Sebaliknya, banyak negara mengecam serangan Israel terhadap Iran, sambil meminta para pihak menahan diri, dan tidak melakukan aksi-aksi yang berpotensi memicu konflik lebih lanjut di kawasan Timur Tengah.
Peringatan Palestina dan Internasional
Palestina, melalui juru bicara presiden Nabil Abu Rudeineh, mengecam tindakan Israel yang memisahkan Gaza utara dari wilayah lainnya sebagai “kejahatan perang.”
Pemisahan yang diklaim militer Israel sebagai bagian dari operasi darat untuk menghancurkan basis-basis Hamas di wilayah tersebut, makin tidak masuk akal. Terlebih gempuran 22 hari tanpa jeda dengan dalih ‘melumpuhkan upaya Hamas bangkit kembali di Gaza’.

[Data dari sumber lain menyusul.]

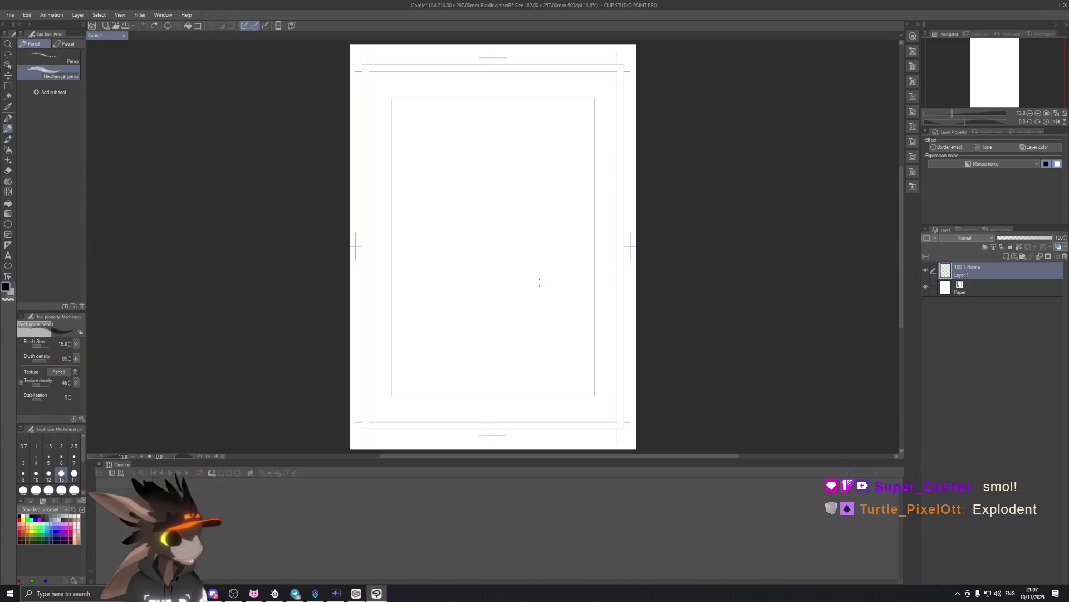
click(8, 140)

Abu Rudeineh menegaskan bahwa tindakan itu tidak akan membawa keamanan bagi kawasan, dan satu-satunya solusi yang diterima adalah pembentukan negara Palestina merdeka berdasarkan perbatasan 1967 dengan Yerusalem Timur sebagai ibu kota.

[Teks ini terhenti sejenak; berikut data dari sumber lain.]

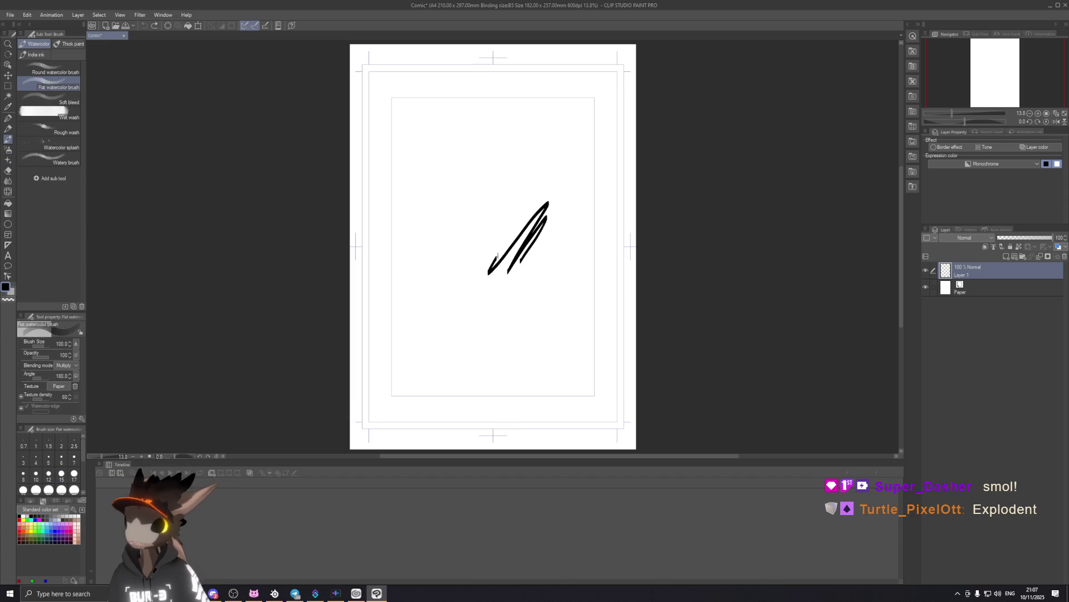
drag(489, 272, 548, 156)
key(ctrl+z)
key(ctrl+z)
key(ctrl+z)
click(56, 72)
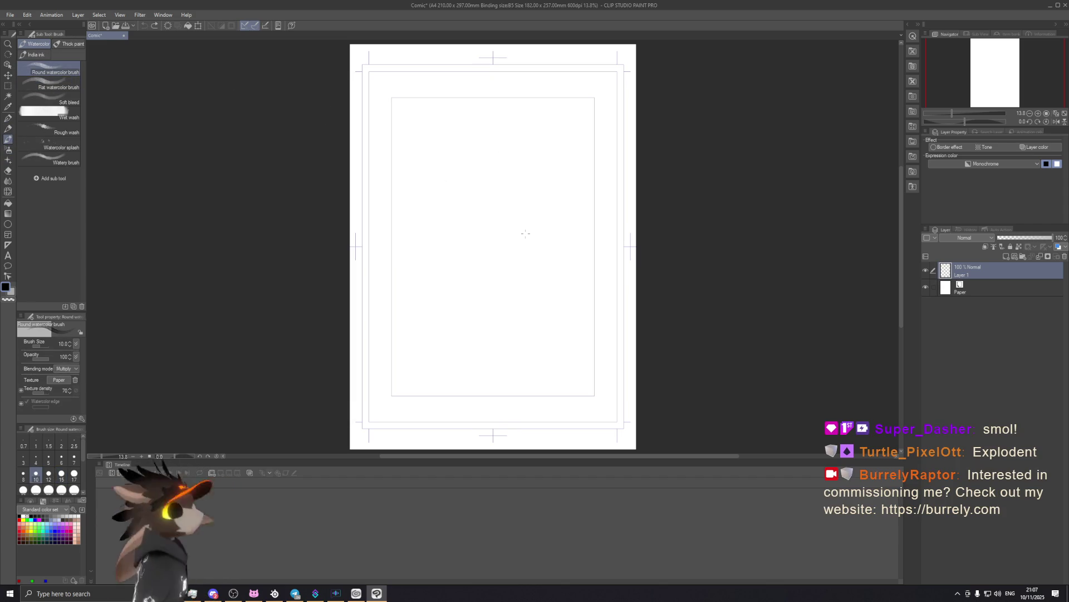
drag(565, 142, 480, 244)
key(ctrl+z)
key(ctrl+z)
key(ctrl+z)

Kecaman terhadap serangan Israel di Gaza utara datang dari berbagai pihak internasional. Kepala kebijakan luar negeri Uni Eropa, Josep Borrell, memperingatkan bahwa kawasan Timur Tengah berada di ambang perang besar-besaran.
Kematian Yahya Sinwar seharusnya menjadi titik balik dalam siklus kekerasan yang melanda seluruh kawasan. Borrell menyerukan agar Uni Eropa mengambil langkah konkret untuk membantu Gaza, termasuk memberikan bantuan kemanusiaan dan mendorong solusi politik.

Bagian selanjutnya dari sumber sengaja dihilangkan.